HEH is an extremely rare hepatic tumor with varying biological behavior. Currently, there is no effective indicator to predict the malignancy. For most HEH patients, the tumor progresses slowly with no severe clinical symptoms. Due to the rarity of the disease, HEH patients were commonly misdiagnosed as metastatic carcinoma. Although several studies have reported the radiological characteristics of HEH [16–19], confirmed diagnosis still rely on the pathological examination.
No standard treatment has been established for HEH patients yet. Liver transplantation was reported to be an effective treatment with acceptable long-term outcomes [4, 7, 20, 21]. However, the scarcity of organ donation limits the accessibility of liver transplantation for HEH patients. Surgical resection was another treatment option, but the long-term results were not well [22–24]. Moreover, curative surgery is implausible for most HEH patients because of the multicentricity of the tumor.

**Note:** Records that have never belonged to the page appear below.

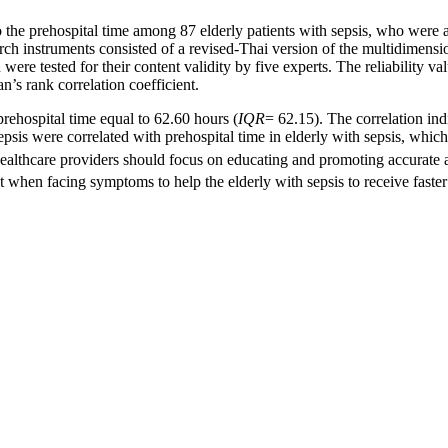
e prehospital time among 87 elderly patients with sepsis, who were ad
 instruments consisted of a revised-Thai version of the multidimensiona
ere tested for their content validity by five experts. The reliability v
an’s rank correlation coefficient.
hospital time equal to 62.60 hours (
IQR
= 62.15). The correlation ind
sis were correlated with prehospital time in elderly with sepsis, which wa
healthcare providers should focus on educating and promoting accurate a
 when facing symptoms to help the elderly with sepsis to receive faster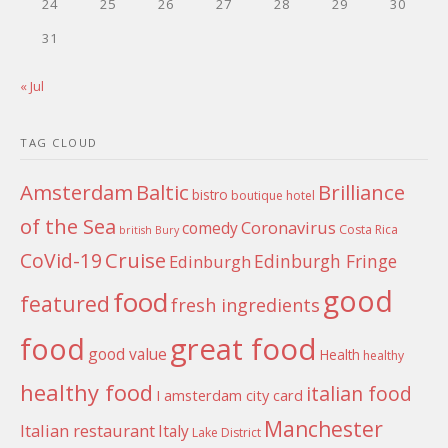
24
25
26
27
28
29
30
31
« Jul
TAG CLOUD
Amsterdam
Baltic
Brilliance
bistro
boutique hotel
of the Sea
Coronavirus
comedy
Costa Rica
british
Bury
Cruise
CoVid-19
Edinburgh Fringe
Edinburgh
good
food
featured
fresh ingredients
food
great food
good value
Health
healthy
healthy food
italian food
I amsterdam city card
Manchester
Italian restaurant
Italy
Lake District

Studies regarding to chemotherapy, targeted therapy or immunotherapy have been reported, but the results were undetermined [10, 25–32]. Thalidomide as anti-angiogenic therapy has also been reported to control tumor progression, but tumor response has seldom been achieved [8, 33–36].
IFN-a 2b as an immunotherapy has been used for the treatment of hematological malignancies . IFN-a therapy for EH has also been proposed for tumor reduction and metastasis prevention [9, 13, 14]. Kayler et al reported that IFN-α was used for treatment of metastatic HEH after liver transplantation . IFN-a has also been reported to have antiproliferative activity through cancer cell growth inhibition, activation of immune cells, inhibition of vascularization, and induction of cytokines [12, 38].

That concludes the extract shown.